Yaitu kesalahan berpikir yang menganggap bahwa kesalahan atau apa yang terjadi hari ini, berasal dari masa lalu, hingga olehnya itu tidak lagi bisa dirubah. Misalnya, sebagian orang menganggap bahwa kemiskinan bukan saja fenomena yang ada di masa kini. Namun, sejak awal kelahiran manusia di bumi dan mengenal hidup bermasyarakat, kaya dan miskin sudah menjadi keniscayaan. Makanya, tak perlu repot-repot mengurusi permasalahan tentang kemiskinan. Bagaimanapun kita tak akan menemukan obat dan solusinya. Karena, kemiskinan sudah secara alami tumbuh seiring kehadiran manusia.

3.      Post Hoc Ergo Propter Hoc
Kata Post, dapat diartikan sesudah, Hoc berarti demikian itu, Ergo dimaknai sebagai dari pada itu, Propter berarti kemudian itu. Dari pengertian itu dapat ditarik kesimpulan bahwa, Post Hoc Ergo Propter Hoc, adalah bentuk kesalahan berpikir yang menghubungkan dua kejadian beriringan yang sebenarnya tak berhubungan.
Fenomena ini dapat dicontohkan dengan perilaku masyarakat yang biasanya menghubungkan antara kematian seseorang misalnya, dengan hujan yang turun sesudah kematian seseorang tersebut. Atau, perilaku masyarakat yang biasanya menghubungkan antara jenis barang tertentu dengan kekuatan yang dimiliki oleh orang atau tempat berdiamnya benda atau barang tersebut. 

4.      Fallacy Of Misplaced Concretness
Fallacy of Misplaced Concretness adalah bentuk kesalahan berpikir yang dilakukan oleh seseorang, atau kelompok sosial tertentu, dengan mengkonkritkan sesuatu yang pada dasarnya adalah abstrak dan tidak benar-benar eksis. Biasanya dapat diamati pada banyak ahli yang kadang bicara dengan tidak jelas dan memberikan solusi yang sangat umum untuk lari dari ketidaktahuannya.
Pernah satu diskusi digelar tentang permasalahan kemiskinan di kota besar. Seorang ahli lalu berargumen bahwa kemiskinan di kota besar lebih diakibatkan pada struktur. Pertanyaanya, apa yang dimaksudkan dengan struktur dalam hal ini. Jangan sampai struktur itu hanya wacana yang diciptakan oleh seorang ahli untuk lari dari memberikan jawaban yang tegas tentang alur penyebab kemiskinan.

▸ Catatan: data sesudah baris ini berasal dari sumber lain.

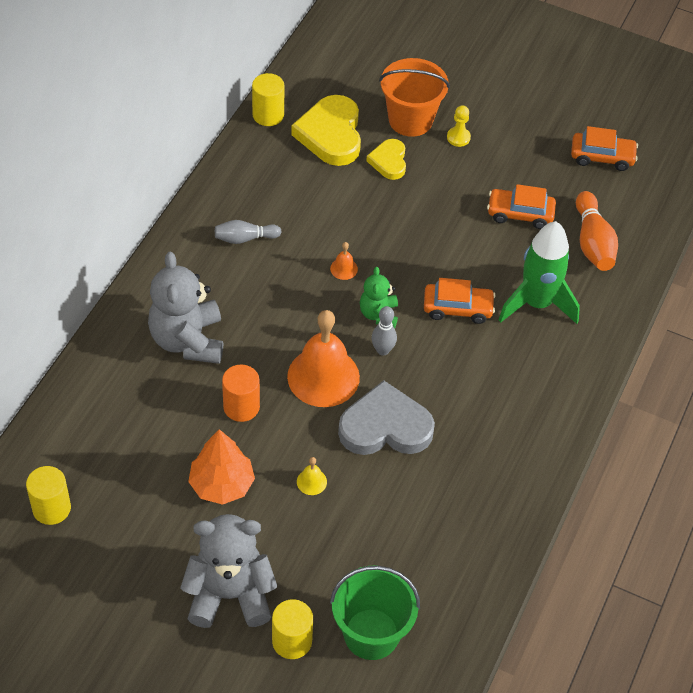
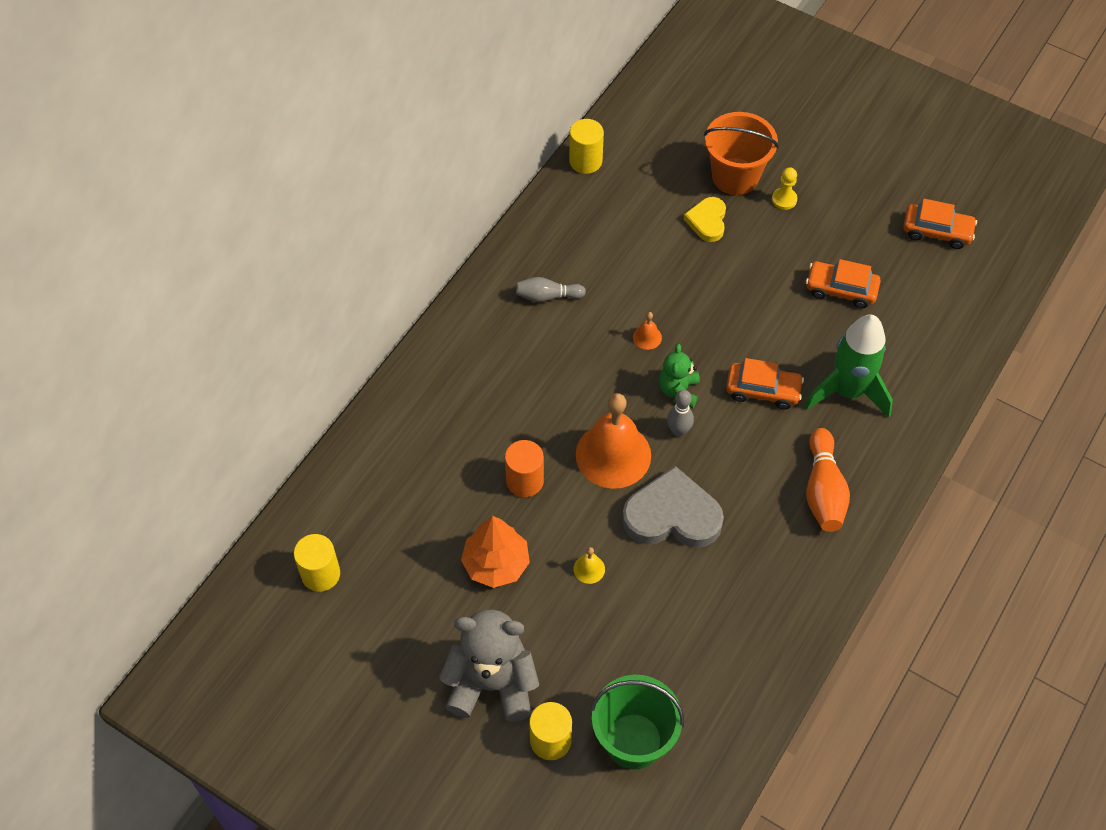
camera: 10 degrees right, 5 degrees up
grey teddy bear [148,252,223,364] -> none
yellow heart [291,95,361,166] -> none
orange bowling pin [576,191,618,271] -> orange bowling pin moved to [806,428,850,532]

5.      Argumentum ad Verecundiam
Tak dapat dipungkiri bahwa tafsir atas kitab atau perkataan utusan Tuhan, dapat saja berbeda pada tiap orang. Hal ini biasanya malah digunakan oleh sebagian pemuka agama untuk berlindung dari pertanyaan-pertanyaan yang dapat menghakimi dirinya secara langsung. Misalnya, seorang pemuka agama ditanya, mengapa minuman keras itu dilarang di negara-negara Arab, sedangkan di negara-negara Barat, justru dijual bebas.
Seorang ahli khutbah, mungkin dapat menjawab pertanyaan ini. Namun, bagi mereka yang memiliki pengalaman keberagamaan secara literer sekedar dalam dalam ta’wil kitab dan perkataan utusan semata, ia mungkin hanya akan mengatakan bahwa minuman keras itu dilarang, karena agama mengharamkan minuman keras. Orang seperti ini, kemungkinan terjebak dalam argumentum ad Verecundiam, yaitu berargumen dengan menggunakan otoritas yang pada dasarnya tak lagi bisa dibantah dalam tafsir pembuat argumen.

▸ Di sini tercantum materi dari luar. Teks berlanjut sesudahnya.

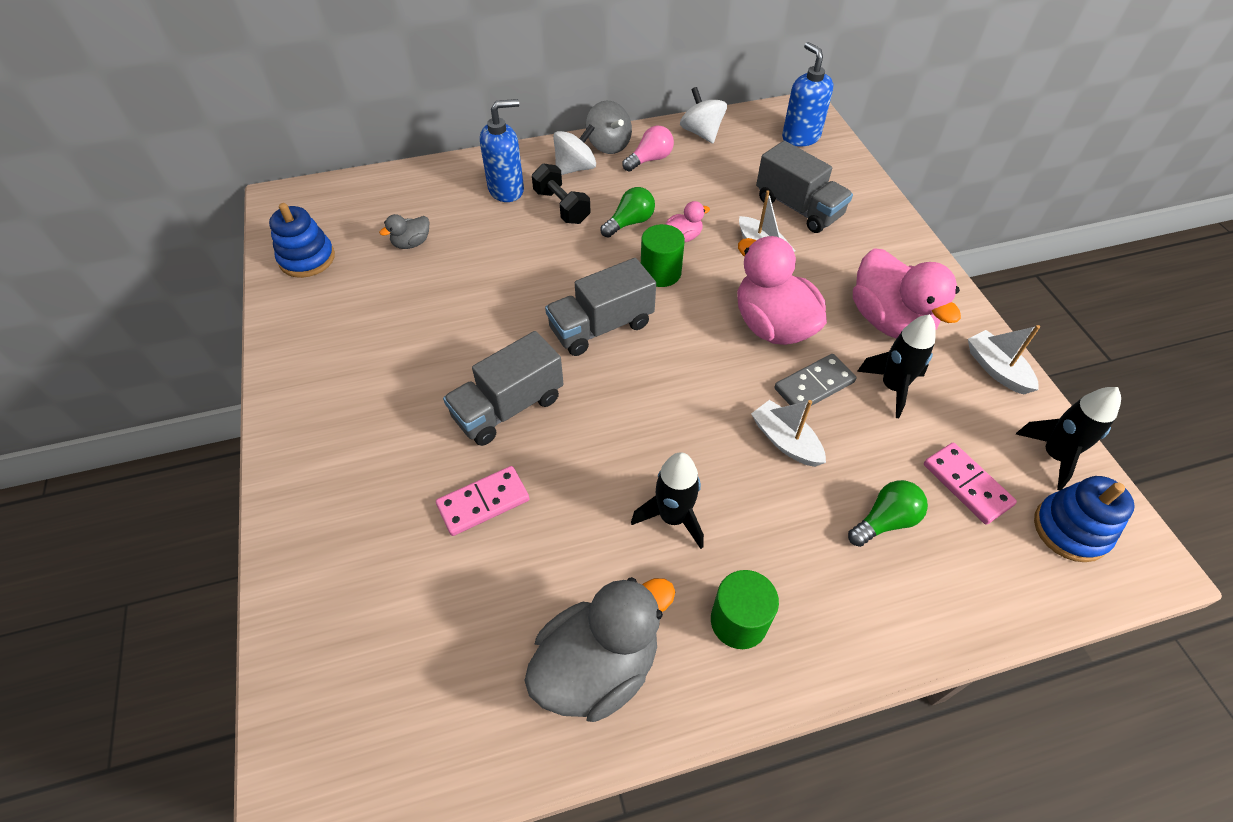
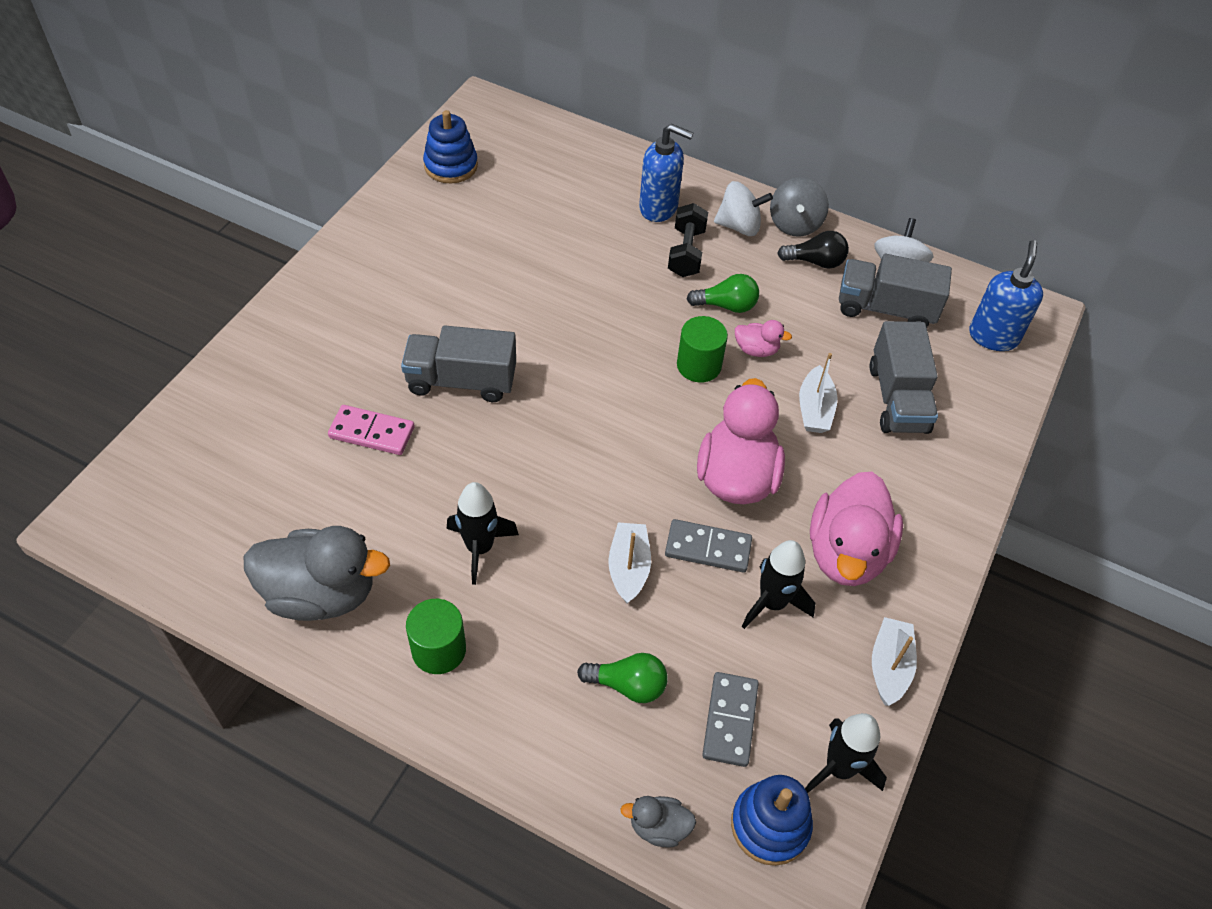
camera: 40 degrees right, 0 degrees up
grey duck [379,214,429,249] -> grey duck moved to [620,796,696,848]
grey truck [545,258,656,356] -> grey truck moved to [839,254,952,328]
pink light bulb [622,126,674,172] -> black light bulb [777,231,849,269]
pink domino [924,442,1017,525] -> grey domino [702,672,759,767]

6.      Fallacy Of Composition
Fallacy of Compocition, yakni bentuk kesalahan berpikir yang menggunakan argumen yang tidak memiliki koherensi dalam tataran logis. Hingga secara literer penafsiran awam sekalipun akan melihat jeda atau ketakkonsistensi pembuat argumen dalam menyusun dan menafsirkan wacana yang sedang dibangunnya sendiri.

7.      Circular Reasoning
Seseorang pernah ditanya, darimana ia dapat mengenal Tuhan. Ia lalu menjawab, dari kitab suci. Terus ia ditanyai lagi, lalu dari mana kitab suci dikenali? Ia menjawab, dari utusan Tuhan di muka bumi. Lalu ia ditanyai kembali, lalu dari mana kita mengenal utusan Tuhan? Ia menjawab, dari Tuhan.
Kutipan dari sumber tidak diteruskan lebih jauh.